• _Document text_:
# Very very distant Aerotrain memory ?



## 65446 (Sep 22, 2018)

🌈 Hi. 
I've had this ancient memory from the 60s of riding to somewhere in the east, perhaps to/from Boston / NY, other, on the *Aerotrain*..
I'd like to know if it was instead a dream I'd had but over decades became what I started accepting as being real and never likely would have occurred ...
And the *real* oddity about this: There were passenger seats in the engine right behind the cab and I'm seeing out the windshield with 2 people, engineer and likely the fireman, lower down in front of me, of course running it but also just chatting between say, signals or stations. It was at night, headlight was on...
Anyone know if this could have occurred ? *M*


----------



## gunrunnerjohn (Nov 10, 2010)

Nope, never happened, at least not on the Aerotrain. Only room for two in the locomotive.


----------



## J.Albert1949 (Feb 3, 2018)

Boston-NY would be on the former New Haven railroad.

I don't think it was the "Aerotrain" you rode on, but was instead the United Aircraft Turbo Train that DID run Boston to New York. And it DID have an "upper deck" where a few passengers sat directly behind the engineer/fireman seats in the power car on the head end.

See this article:








UAC TurboTrain - Wikipedia







en.wikipedia.org


----------



## 65446 (Sep 22, 2018)

*J.ALBERT*, THANKS A MILLION !!!
Last night I was thinking *just that*; that maybe Aerotrain was wrong, that I should have said Turbo Train, and was going to correct it today !!!
This is great !! After what must be 50 + years, it was *not* a *dream* !! It really happened !! And I was living in Cambridge Mass., Franconia New Hampshire, Bangor/Waterville Maine, NYC in those days.
Yep !! There's the passenger windows behind the crew where I sat !!! This also clarifies I was at same floor level, not higher up than them. Naturally I'd made my way up front for obvious reasons !! And I think it was an aisle seat !!!
This could very well be *thee* exact train I rode that night !!! Amazing !!!! 🛤🌄🛤🚦


----------



## gunrunnerjohn (Nov 10, 2010)

That looks like a real possibility, I would have loved to try that seating.


----------



## Old_Hobo (Feb 20, 2014)

Turbo Train

I do belive Rapido made the CN version of the Turbo Train....


----------

• _Aim of the task_:
Answer these questions using the forum thread about the Aerotrain memory.
1. According to gunrunnerjohn's first reply, how many people did the Aerotrain locomotive have room for?
2. Which train does J.Albert1949 suggest actually ran from Boston to New York with passengers seated behind the crew?
3. Who does Old_Hobo believe made the CN version of the Turbo Train?

• _Given data_:
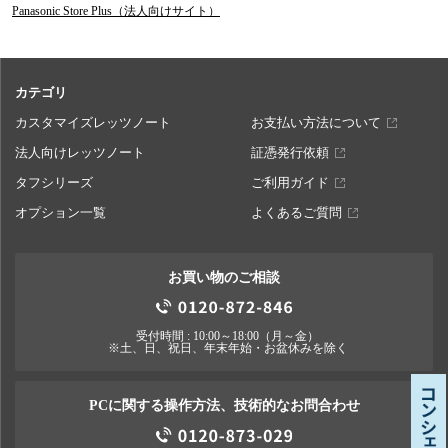
Panasonic Store Plus（法人向けサイト）
カテゴリ
カスタマイズレッツノート
お支払い方法について
法人向けレッツノート
証憑発行依頼
タフシリーズ
ご利用ガイド
オプション一覧
よくあるご質問
お買い物のご相談
受付時間 : 10:00～18:00（月～金）
※土、日、祝日、年末年始・お盆休みを除く
PCに関する操作方法、技術的なお問合わせ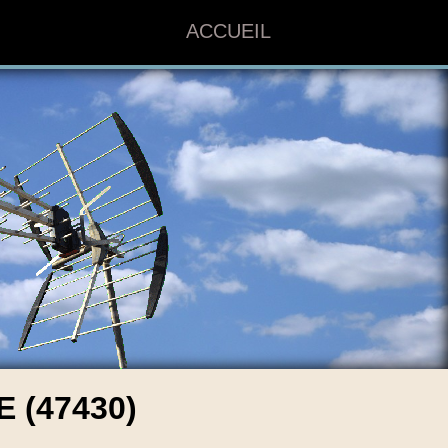
ACCUEIL
(47430)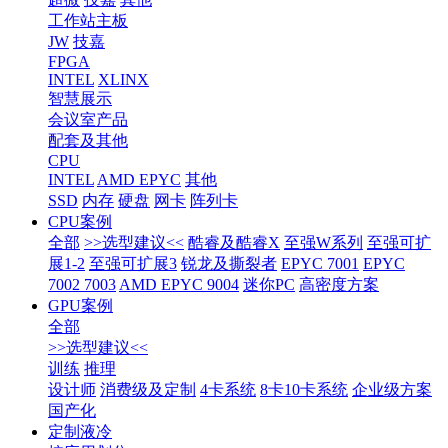
工作站主板
JW
技嘉
FPGA
INTEL
XLINX
智慧展示
会议室产品
配套及其他
CPU
INTEL
AMD EPYC
其他
SSD
内存
硬盘
网卡
阵列卡
CPU案例
全部
>>选型建议<<
酷睿及酷睿X
至强W系列
至强可扩
展1-2
至强可扩展3
锐龙及撕裂者
EPYC 7001
EPYC
7002 7003
AMD EPYC 9004
迷你PC
高密度方案
GPU案例
全部
>>选型建议<<
训练
推理
设计师
消费级及定制
4卡系统
8卡10卡系统
企业级方案
国产化
定制液冷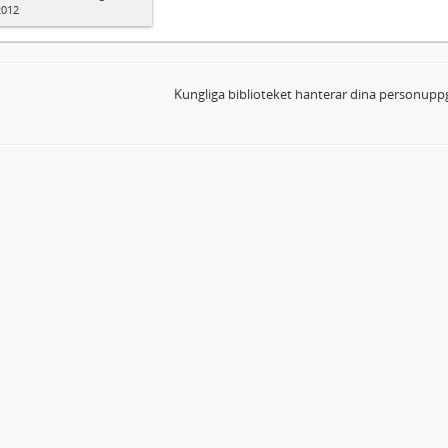
2012
Kungliga biblioteket hanterar dina personuppg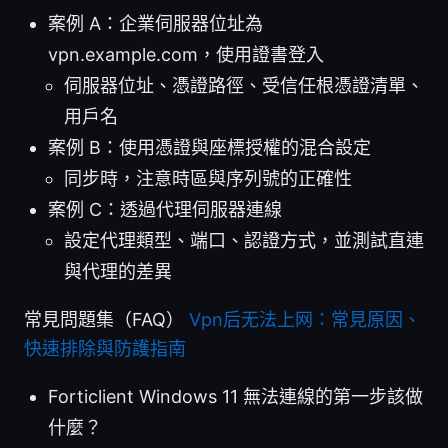
案例 A：企業伺服器位址為
vpn.example.com，使用證書登入
伺服器位址、憑證路徑、受信任根憑證清單、
用戶名
案例 B：使用憑證與座標授權的混合設定
同步時，注意時區與序列號的正確性
案例 C：透過代理伺服器連線
設定代理類型、端口、認證方式，並測試直連
與代理的差異
常見問題集（FAQ）
Vpn后无法上网：常見原因、
快速排除與防護指南
Forticlient Windows 11 無法連線的第一步該做
什麼？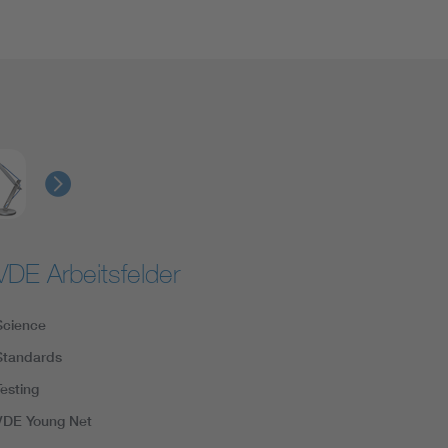
VDE Arbeitsfelder
Science
Standards
Testing
VDE Young Net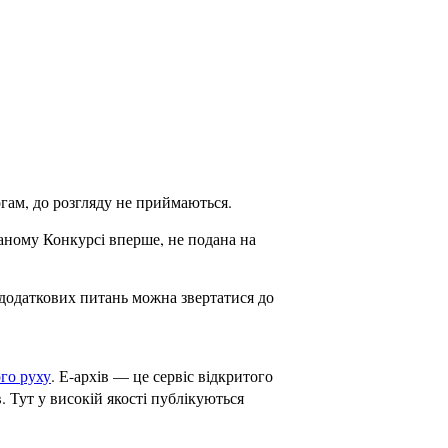
огам, до розгляду не приймаються.
аному Конкурсі вперше, не подана на
 додаткових питань можна звертатися до
го руху
. Е-архів — це сервіс відкритого
 Тут у високій якості публікуються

• _Answer to this problem_:
1. Two.
2. The United Aircraft Turbo Train.
3. Rapido.